Seahawks fans get noisy inside CenturyLink Field on game day, but how loud it sounds can depend on a weather phenomenon.
Credit: AP Photo/Elaine Thompson
A Seattle Seahawks fan holds a sign that reads "LOUDER" as he yells during an NFL football game between the Seattle Seahawks and the New Orleans Saints, Monday, Dec. 2, 2013, in Seattle.

When the Seahawks take the field in Seattle, CenturyLink Field can be one of the loudest stadiums in the country. But on certain days, sound seems to be louder on the field than other days. And our Pacific Northwest weather is one reason why.

It all has to do with temperature inversions. Normally, the air gets cooler as you go higher, but when there's an inversion in place, a layer of warm air sits above a layer of cool air near the ground. At the surface, it can be cool, damp, and cloudy. But above the inversion, it's usually much warmer and sunny.

This tends to happen a lot during the winter months when the sun's energy is lower.

But how does this affect sound? It has to do with the refraction, or bending of sound waves, and how fast they're moving. The speed of a sound wave depends on the properties of what that sound wave is traveling through. When a sound wave encounters changes in air temperature, the wave's speed and direction changes.

On days with an inversion when temperatures increase the higher you go, the speed of sound also increases with height. That leaves sound waves closer to the ground moving slower. As a result, the sound waves bend downward reflecting the noise all around the stadium.

This downward bending of sound waves makes it sound louder – a definite home-field advantage on game day.

Back when the original sound record at CenturyLink Field was broken on September 15, 2013, there was a solid temperature inversion in place.

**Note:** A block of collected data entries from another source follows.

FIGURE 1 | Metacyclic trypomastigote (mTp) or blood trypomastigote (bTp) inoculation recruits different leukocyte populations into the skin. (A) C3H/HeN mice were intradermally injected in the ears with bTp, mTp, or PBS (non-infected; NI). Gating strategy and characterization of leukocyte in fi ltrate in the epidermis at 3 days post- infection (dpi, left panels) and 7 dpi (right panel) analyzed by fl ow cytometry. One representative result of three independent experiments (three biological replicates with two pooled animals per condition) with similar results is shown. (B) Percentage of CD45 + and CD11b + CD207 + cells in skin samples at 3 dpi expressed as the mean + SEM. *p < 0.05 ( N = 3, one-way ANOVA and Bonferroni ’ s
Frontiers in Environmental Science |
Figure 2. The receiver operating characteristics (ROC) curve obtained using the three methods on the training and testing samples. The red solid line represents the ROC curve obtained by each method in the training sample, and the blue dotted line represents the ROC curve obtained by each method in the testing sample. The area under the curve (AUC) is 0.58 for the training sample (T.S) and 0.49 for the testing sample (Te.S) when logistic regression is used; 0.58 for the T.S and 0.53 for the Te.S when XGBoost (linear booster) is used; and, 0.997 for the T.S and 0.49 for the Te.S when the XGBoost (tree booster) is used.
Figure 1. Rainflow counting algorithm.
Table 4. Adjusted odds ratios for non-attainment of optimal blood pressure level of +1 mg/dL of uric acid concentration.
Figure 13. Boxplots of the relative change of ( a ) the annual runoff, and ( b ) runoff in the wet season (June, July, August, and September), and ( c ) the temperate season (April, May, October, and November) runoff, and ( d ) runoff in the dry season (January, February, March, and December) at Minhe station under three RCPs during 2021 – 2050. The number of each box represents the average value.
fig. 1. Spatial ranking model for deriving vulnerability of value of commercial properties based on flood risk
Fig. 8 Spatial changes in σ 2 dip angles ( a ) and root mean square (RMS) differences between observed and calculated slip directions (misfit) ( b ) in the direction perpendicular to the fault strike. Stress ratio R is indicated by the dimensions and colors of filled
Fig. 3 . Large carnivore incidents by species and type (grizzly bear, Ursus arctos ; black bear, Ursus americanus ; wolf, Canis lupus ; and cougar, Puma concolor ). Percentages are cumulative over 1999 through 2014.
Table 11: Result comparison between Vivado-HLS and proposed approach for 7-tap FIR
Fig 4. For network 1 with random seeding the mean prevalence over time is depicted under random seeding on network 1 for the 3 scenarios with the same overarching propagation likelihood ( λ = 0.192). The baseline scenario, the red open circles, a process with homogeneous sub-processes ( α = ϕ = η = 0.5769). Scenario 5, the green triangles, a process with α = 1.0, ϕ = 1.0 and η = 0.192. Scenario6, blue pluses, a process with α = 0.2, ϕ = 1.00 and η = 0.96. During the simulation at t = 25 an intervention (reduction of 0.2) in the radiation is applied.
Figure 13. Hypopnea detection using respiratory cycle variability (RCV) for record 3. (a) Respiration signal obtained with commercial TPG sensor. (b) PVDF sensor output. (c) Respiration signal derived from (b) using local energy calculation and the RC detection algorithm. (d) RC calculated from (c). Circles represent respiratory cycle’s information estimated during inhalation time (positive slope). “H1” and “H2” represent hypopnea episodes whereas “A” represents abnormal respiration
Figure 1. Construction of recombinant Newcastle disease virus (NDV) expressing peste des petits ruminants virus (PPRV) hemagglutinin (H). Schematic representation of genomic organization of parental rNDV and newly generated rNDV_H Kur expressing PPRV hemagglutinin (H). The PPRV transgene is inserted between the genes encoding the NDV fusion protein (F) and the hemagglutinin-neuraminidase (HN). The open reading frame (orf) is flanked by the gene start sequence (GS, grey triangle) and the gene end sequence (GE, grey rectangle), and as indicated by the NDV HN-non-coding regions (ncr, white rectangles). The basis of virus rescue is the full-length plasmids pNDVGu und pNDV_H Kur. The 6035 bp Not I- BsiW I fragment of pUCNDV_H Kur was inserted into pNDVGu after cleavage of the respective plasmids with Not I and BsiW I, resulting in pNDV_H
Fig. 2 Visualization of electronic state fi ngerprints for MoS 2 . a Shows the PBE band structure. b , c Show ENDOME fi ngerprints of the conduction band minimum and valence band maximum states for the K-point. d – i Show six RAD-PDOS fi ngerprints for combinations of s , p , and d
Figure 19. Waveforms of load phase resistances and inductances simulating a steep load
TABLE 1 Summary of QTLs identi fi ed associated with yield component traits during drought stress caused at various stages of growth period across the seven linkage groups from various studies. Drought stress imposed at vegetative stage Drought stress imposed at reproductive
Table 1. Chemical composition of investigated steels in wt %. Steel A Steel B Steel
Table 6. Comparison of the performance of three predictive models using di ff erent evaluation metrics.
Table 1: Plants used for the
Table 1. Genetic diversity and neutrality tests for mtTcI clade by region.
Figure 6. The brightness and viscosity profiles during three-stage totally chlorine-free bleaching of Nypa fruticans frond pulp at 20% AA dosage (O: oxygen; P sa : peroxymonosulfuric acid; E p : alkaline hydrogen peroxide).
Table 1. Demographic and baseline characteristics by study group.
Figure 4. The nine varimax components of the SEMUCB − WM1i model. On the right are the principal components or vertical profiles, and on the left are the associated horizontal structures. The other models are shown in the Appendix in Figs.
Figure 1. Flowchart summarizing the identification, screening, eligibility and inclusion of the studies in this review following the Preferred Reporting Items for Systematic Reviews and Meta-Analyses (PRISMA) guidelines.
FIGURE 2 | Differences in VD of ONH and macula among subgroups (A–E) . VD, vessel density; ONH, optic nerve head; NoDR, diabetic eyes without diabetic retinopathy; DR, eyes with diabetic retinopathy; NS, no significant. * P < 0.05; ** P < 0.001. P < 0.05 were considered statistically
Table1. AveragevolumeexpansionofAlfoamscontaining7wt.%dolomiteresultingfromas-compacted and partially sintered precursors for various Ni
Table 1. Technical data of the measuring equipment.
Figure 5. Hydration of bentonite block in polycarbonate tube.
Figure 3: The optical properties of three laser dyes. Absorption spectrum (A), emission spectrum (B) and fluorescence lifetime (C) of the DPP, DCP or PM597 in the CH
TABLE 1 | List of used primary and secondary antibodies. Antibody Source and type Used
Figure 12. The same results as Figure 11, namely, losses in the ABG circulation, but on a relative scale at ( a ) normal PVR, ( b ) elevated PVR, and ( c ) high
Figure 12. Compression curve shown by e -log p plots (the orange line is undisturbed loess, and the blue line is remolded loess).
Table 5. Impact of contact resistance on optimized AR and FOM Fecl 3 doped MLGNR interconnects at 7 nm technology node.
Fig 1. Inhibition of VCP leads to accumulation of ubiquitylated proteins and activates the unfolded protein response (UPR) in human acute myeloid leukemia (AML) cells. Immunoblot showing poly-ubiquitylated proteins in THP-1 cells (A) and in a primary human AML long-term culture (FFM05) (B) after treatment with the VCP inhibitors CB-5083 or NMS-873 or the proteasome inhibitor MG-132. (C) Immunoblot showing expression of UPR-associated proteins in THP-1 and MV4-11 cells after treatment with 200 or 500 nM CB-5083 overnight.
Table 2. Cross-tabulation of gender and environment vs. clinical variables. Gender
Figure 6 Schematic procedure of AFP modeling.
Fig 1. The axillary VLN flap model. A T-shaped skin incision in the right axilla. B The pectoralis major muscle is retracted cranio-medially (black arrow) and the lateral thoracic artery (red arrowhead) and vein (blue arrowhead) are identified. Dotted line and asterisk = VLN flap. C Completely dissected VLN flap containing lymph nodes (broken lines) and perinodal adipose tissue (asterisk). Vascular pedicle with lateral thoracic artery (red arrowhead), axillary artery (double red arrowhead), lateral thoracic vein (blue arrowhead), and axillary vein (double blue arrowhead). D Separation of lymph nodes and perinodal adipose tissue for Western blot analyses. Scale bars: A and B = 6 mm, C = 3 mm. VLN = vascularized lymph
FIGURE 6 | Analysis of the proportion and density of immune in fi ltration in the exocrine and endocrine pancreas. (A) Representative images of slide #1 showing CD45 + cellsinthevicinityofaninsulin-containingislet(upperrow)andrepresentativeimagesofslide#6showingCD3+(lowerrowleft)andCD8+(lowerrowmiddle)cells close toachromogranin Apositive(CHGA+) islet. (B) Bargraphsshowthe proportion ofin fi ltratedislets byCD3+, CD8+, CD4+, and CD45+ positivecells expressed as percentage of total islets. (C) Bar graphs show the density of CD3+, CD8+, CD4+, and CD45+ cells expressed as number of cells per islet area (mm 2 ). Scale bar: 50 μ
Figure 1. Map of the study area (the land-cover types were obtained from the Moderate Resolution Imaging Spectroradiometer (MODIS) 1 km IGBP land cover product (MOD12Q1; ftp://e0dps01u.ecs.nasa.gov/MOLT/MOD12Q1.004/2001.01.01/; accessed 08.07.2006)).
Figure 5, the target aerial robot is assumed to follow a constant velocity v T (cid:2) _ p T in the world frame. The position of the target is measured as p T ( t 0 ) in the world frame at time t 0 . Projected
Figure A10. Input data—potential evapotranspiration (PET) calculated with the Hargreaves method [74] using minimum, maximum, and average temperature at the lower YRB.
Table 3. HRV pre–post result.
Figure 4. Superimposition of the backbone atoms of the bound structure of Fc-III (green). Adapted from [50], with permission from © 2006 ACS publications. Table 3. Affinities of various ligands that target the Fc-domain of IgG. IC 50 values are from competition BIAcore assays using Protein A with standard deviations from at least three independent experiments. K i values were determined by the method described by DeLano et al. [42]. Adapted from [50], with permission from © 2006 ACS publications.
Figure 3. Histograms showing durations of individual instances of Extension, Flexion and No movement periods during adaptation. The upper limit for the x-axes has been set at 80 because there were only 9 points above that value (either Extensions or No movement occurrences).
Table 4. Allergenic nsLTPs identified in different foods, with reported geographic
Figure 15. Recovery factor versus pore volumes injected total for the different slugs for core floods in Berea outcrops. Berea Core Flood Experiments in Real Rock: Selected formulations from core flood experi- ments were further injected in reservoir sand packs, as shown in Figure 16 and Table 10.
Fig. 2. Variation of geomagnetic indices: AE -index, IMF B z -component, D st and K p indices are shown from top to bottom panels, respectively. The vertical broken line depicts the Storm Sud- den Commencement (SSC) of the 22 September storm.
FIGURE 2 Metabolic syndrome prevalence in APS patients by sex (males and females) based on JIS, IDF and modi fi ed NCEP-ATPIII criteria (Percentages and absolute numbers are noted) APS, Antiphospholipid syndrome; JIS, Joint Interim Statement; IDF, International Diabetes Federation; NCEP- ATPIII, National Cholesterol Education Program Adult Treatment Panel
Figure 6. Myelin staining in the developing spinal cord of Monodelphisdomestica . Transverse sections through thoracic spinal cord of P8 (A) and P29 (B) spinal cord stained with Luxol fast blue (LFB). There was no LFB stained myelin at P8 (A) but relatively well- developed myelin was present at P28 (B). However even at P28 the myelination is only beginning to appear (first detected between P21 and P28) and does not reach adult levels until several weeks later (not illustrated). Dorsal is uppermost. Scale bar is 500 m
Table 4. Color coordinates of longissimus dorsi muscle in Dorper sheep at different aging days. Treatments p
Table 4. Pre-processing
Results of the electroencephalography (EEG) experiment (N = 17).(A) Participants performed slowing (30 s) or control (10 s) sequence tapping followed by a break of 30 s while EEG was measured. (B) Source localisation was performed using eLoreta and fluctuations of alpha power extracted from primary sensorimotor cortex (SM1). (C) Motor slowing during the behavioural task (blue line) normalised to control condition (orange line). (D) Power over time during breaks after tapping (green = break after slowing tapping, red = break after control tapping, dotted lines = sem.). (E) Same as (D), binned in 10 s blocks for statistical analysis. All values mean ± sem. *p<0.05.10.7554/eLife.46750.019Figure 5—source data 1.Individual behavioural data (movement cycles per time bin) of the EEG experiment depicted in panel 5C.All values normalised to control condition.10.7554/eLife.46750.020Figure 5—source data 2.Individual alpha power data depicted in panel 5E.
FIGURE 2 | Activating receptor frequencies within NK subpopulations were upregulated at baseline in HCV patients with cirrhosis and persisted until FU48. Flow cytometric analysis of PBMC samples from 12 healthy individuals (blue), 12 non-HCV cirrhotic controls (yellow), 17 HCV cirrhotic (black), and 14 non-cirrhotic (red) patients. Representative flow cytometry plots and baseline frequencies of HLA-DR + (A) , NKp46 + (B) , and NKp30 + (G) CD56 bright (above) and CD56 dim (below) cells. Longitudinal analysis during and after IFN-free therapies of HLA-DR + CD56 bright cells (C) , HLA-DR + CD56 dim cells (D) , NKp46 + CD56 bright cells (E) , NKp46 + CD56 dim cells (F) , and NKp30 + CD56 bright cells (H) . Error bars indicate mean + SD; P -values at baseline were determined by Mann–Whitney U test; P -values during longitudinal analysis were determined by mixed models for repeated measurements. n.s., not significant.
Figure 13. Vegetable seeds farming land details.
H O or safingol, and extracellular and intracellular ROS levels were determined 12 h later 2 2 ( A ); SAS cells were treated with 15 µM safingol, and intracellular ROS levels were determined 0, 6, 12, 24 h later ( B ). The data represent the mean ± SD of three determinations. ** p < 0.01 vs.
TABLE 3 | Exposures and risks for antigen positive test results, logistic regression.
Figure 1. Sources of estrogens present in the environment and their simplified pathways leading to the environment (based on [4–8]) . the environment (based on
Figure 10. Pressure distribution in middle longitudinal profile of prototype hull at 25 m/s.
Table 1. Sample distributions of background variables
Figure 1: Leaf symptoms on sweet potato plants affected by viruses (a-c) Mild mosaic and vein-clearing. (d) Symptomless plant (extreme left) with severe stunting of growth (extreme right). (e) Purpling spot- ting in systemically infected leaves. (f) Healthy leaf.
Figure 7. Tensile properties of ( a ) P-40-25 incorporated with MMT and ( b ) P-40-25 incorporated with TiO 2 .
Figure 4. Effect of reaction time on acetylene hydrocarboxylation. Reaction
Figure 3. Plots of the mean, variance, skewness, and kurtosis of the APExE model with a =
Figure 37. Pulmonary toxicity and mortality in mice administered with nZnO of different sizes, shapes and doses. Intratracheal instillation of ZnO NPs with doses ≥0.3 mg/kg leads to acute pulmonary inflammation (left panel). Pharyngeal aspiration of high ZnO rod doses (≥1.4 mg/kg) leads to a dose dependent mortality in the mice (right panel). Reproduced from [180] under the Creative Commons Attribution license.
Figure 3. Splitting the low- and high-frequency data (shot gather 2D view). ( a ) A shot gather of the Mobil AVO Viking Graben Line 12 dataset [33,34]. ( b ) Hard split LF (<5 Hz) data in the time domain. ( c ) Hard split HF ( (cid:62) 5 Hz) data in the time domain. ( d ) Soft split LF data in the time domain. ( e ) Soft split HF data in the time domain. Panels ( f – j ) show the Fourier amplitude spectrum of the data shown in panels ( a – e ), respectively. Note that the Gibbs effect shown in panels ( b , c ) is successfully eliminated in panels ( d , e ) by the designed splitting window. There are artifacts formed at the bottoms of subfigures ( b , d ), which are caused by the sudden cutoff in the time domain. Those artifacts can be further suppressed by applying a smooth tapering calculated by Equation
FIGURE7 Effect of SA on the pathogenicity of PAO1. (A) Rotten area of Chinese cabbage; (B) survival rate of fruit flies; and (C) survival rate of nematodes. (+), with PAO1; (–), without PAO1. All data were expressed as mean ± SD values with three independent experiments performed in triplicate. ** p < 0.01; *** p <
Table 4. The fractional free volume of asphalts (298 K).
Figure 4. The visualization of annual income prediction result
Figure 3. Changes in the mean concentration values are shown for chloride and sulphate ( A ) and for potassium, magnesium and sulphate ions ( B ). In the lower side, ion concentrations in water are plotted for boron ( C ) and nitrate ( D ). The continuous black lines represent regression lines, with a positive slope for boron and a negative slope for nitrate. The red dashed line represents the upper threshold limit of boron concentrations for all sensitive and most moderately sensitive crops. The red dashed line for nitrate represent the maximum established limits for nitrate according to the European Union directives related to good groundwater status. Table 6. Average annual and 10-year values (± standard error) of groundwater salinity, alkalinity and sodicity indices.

This picture is what’s known as a “skew-t” diagram. Meteorologists use them to see what conditions are like in the upper atmosphere. A weather balloon is launched twice a day at select National Weather Service offices – in this example at Quillayute, Wash.

A skrew-t diagram shows the surface temperature was 60 degrees in Quillayute on September 15, 2013. About 4,000 feet higher, the temperature was 70 degrees, indicating a temperature inversion. (Graphic: National Weather Service)

In the picture where the arrow is pointing, it shows temperature rapidly rising with height, which is a temperature inversion.

In Quillayute during the morning of September 15, at the surface, the temperature was 60 degrees. About 4,000 feet higher, the temperature was 70 degrees. Similar conditions were likely felt near Seattle.

Therefore a temperature inversion may have helped make CenturyLink Field one of the loudest stadiums in the world.